MTV Video Music Awards

Despite such notable buzz kills as Fiona Apple's rambling anti-thank-you speech and Madonna's soapbox anti-paparazzi entreaty in the wake of Princess Diana's death, this year's MTV Video Music Awards seemed to jostle along at a slightly more energetic pace than in previous years. Chris Rock's hosting of the proceedings gave the show a slightly edgy, in-your-face quality--but the fluidity of its look should be credited to LD Allen Branton and set designer Keith Raywood.

"The show has always tended to be scenically thematic," Raywood explains. "MTV is really about moving images, so I wanted to do a show that didn't have a concept or a theme. The only constant would be that it's live performance and video."

Once he settled on this tack, Raywood's task became figuring out how to incorporate as many effects as possible around the presenters' stage, the host's stage, and the performance space. "I wanted to push the envelope of how much lighting and video I could get onto one stage," Raywood says. "So my idea was to create a wall of video that wasn't just a videowall or just video cubes or a Jumbotron, but was broken up by Vari*Lites, where you could have at least a 4'x4' cubed concentration of a video image, and then disperse it out over a wall that was 30 cubes wide by 20 cubes high."
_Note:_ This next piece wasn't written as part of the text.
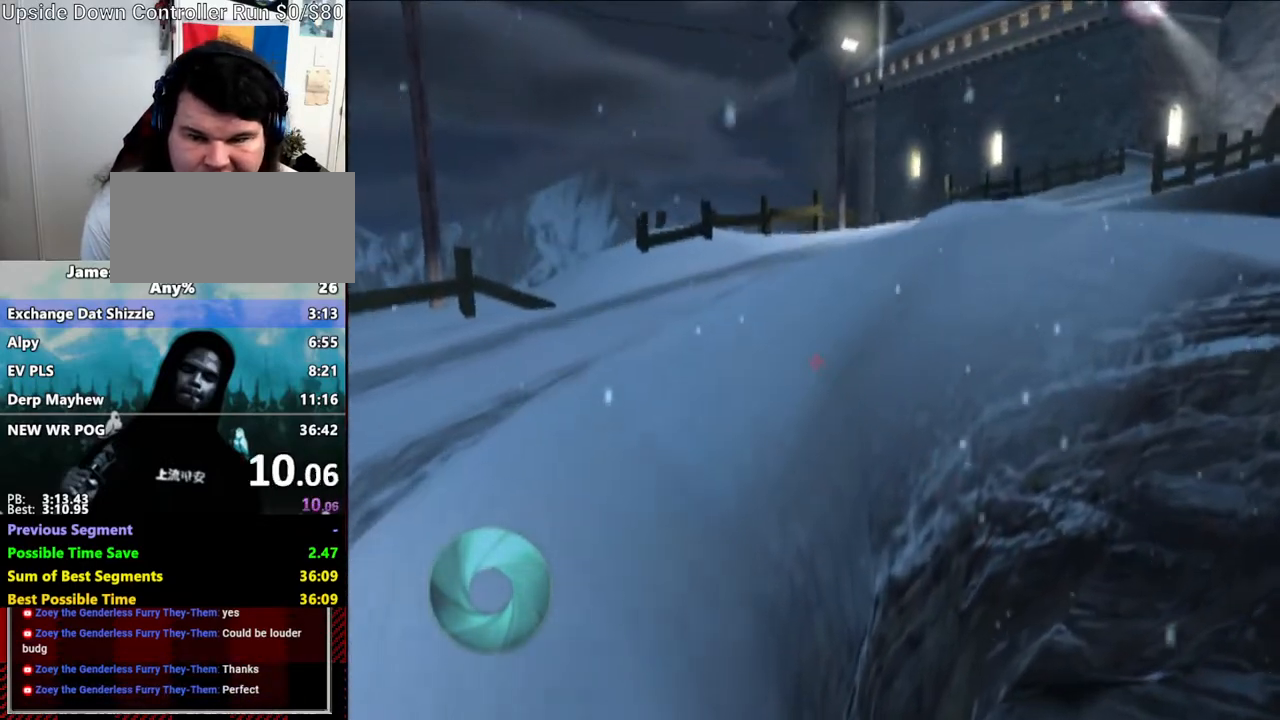
{"buttons": ["Y"], "left_stick": "up-left", "right_stick": "center", "events": [[117, "Y", "up"], [217, "Y", "down"], [317, "Y", "up"], [317, "right_stick", "center"], [400, "Y", "down"]]}
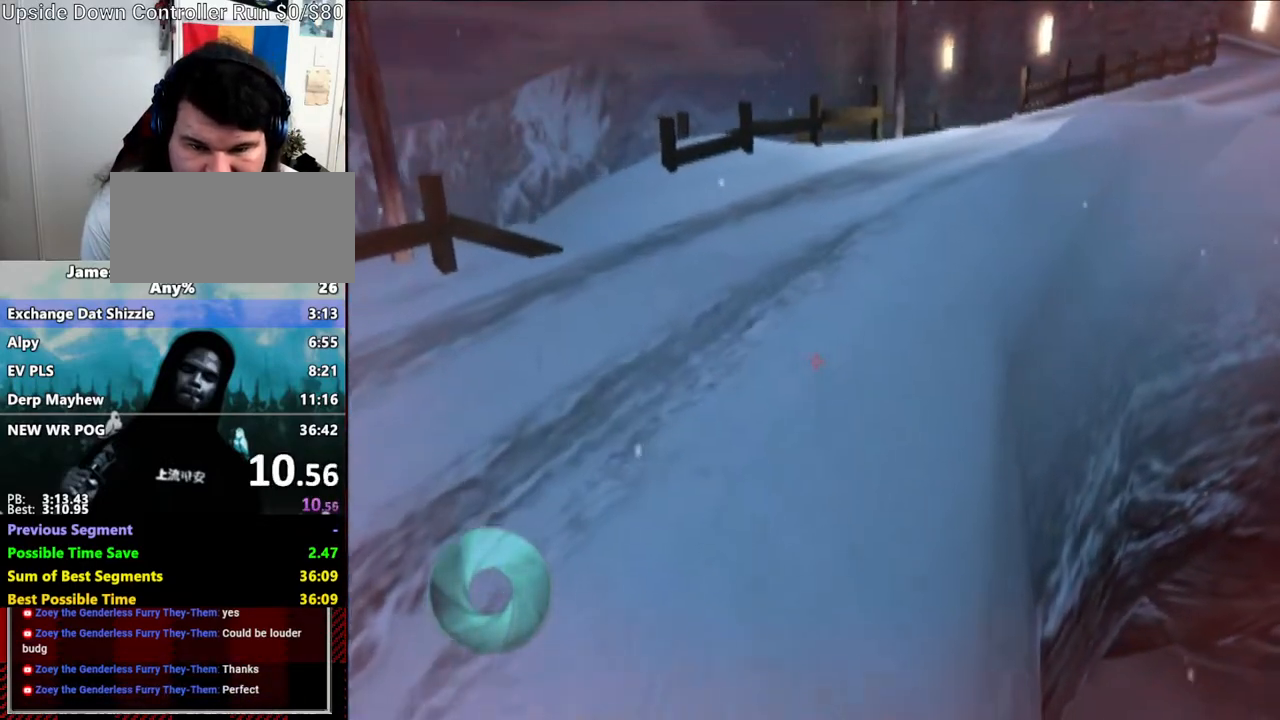
{"buttons": [], "left_stick": "up-right", "right_stick": "center", "events": [[17, "Y", "up"], [150, "Y", "down"], [283, "Y", "up"], [383, "Y", "down"], [433, "left_stick", "up-right"], [450, "Y", "up"]]}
Using a grid pattern, the designer rented empty video cubes, and then had Branton fill them with VL6(TM) automated luminaires. "So we were actually projecting Vari*Lites into a video cube that didn't have a projector in it, to disperse the image that way," Raywood says. "Then I incorporated themonto the stage, and I had a lot of help, obviously, from the MTV staff, especial ly Todd Mueller and Greg Buyalos, who are producers of on-air promos. Then I coordinated them with Allen so that they could match the colors--from video color to Vari*Lite color. I also chose gobos with Allen that were more geometric to fit the modernist images we were trying to create."

For his part, Branton enjoyed working with the unconventional set. "I really think Keith hit on something impressive," Branton says. "The style of the set was kind of techno-retro-modern all at once, so it forced me to take the style of the way the show would look in this one direction, and keep it there. If you tried to deviate from it much, it felt too dissonant. I worried at the time that it all looked a little too much the same, but in hindsight, it worked pretty well."

Raywood credits Branton's talent for making his design a success. "I always feel as a designer that if you don't walk that edge where it could just possibly fail miserably, then you're not really doing anything," Raywood says. "But I always know in the back of my mind that Allen will make it look great."

Acadia and Tait Towers built the set. The lighting was supplied by Vari-Lite, Inc., BML Stage Lighting, Light & Sound Design, and High End Systems. Lighting directors included Harry Sangmeister, Tom Beck, and Michael Callahan; Michael Goodwin was the technical lighting supervisor. Vari-Lite technical event supervisors included Laura Frank, Katherine "Kat" Fantaski, and Lacey Taylor. BML's crew included crew chief David Oakes and lighting technicians Pauly Gattoni, Russ Kietel, Susan Nead, and electrician Brad Bruehler. J.R. Edgington was LSD crew chief; Icon technicians included Justin Cauley and Dan Bowland.

>From MTV's point of view, the designers should feel more than satisfied with their accomplishment. "The challenge that we put down to the production and lighting designers for the Video Music Awards is enormous," says producer Carol Donovan. "It's a time-consuming design because there are so many elements to it. We never do things the simple way; we always force people to do it the hard way. Luckily, Allen is always up for the challenge, and it makes him come up with even more brilliant and beautiful solutions, which ultimately makes the lighting design more interesting."